(Image source from: Indiatoday.in)
In one of the most tragic airline incidents in India, Air India Flight 171, which was en route to London, met with disaster on June 12, resulting in the loss of 241 lives aboard. Additional casualties occurred in a nearby doctors’ hostel when the Boeing 787-8 Dreamliner went down close to Ahmedabad airport. In response, Air India has pledged to provide compensation of Rs 1 crore to each family of the deceased. Furthermore, it is anticipated that insurance claims from this crash could reach as high as Rs 1,000 crore. Experts point out that airline liabilities related to fatalities or injuries are subject to international agreements like the Montreal Convention of 1999, which India has ratified. According to these experts, under this Convention, airlines must compensate:
Up to 128,821 Special Drawing Rights (SDRs), which is approximately $1.33 for each SDR, per passenger for cases of death or injury, regardless of negligence. Additional compensation may be granted if it can be demonstrated that the airline was at fault.
While the airline may provide initial compensation, the final settlement for the affected passengers will be determined in accordance with the 1999 Montreal Convention, to which India acceded in 2009, as stated by Amit Agarwal, managing director and CEO of Howden (India). "Compensation calculations are based on Special Drawing Rights (SDRs), which were at 128,821 SDRs (roughly $1.33 per SDR) as of October 2024. The final amount will depend on the coverage held by Air India," Agarwal noted.
On Thursday, June 12, an Air India aircraft, carrying 242 individuals including passengers and crew, crashed shortly after taking off from Ahmedabad International Airport. Among those on board, 169 were Indian citizens, 53 were from the UK, 1 was Canadian, and 7 were Portuguese.
Air India has its entire fleet covered under a global aviation insurance policy worth $20 billion. This insurance comprises two segments: one for damage to the aircraft itself, referred to as "hull insurance," and the other for legal claims and passenger-related issues, known as "liability insurance." Regarding damage to the aircraft, Agarwal explained that it will be protected under the aviation hull all-risk provision, which insures the current market value of the aircraft including spare parts and equipment. In the case of a Dreamliner, this value could range from $211 million to $280 million, influenced by factors such as its configuration and age.

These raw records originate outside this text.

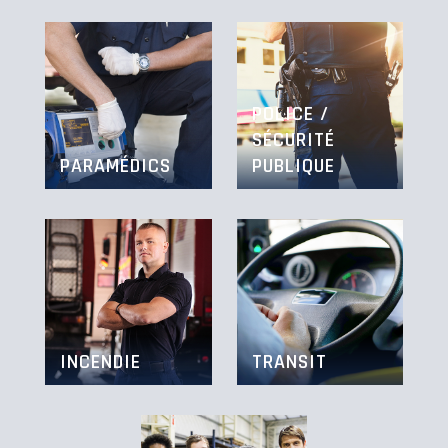
POLICE /
SÉCURITÉ
PARAMÉDICS
PUBLIQUE
INCENDIE
TRANSIT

The aircraft at the center of the incident, identified as VT-ABN, dates back to 2013 and, according to the information at hand, was insured for roughly $115 million in the year 2021. Irrespective of whether the damage is characterized as partial or total, any losses would be compensated based on the valuation reported by the airline, as stated by the individual. Narendra Bharindwal, the president of the Insurance Brokers Association of India (IBAI), informed PTI that the insurance programs for significant carriers like Air India are organized on a fleet basis, with reinsurance spread across global markets including London and New York. “No one insurer assumes the entire risk; instead, it is distributed among several international reinsurers, with individual shares often ranging from 1.5 percent to 2 percent, while the primary reinsurer typically retains about 10 to 15 percent. The financial repercussions of these events are collectively borne within this global framework,” Bharindwal remarked.
At this juncture, it is premature to determine the total liability, which encompasses both passengers and third parties, resulting from this crash. Although the damage to the aircraft will be accounted for within the insurance range of $211 million to $280 million, the primary expenses will arise from the liability insurance. Moreover, experts indicated that the actual compensation received by passengers will rely on various factors. Usually, the claimant—whether it be the family of the deceased or the injured parties—must establish the degree of actual harm endured. Considerations such as the age of the deceased, their educational level, employment status, most recent earnings, marital status, overall economic situation, number of dependents, and the level of dependence, are typically evaluated to gauge the damages.
The total claim could potentially reach up to Rs 1,000 crore and is expected to have significant implications for the aviation insurance sector. This incident is deemed one of the most catastrophic and financially burdensome airline disasters in the history of Indian aviation.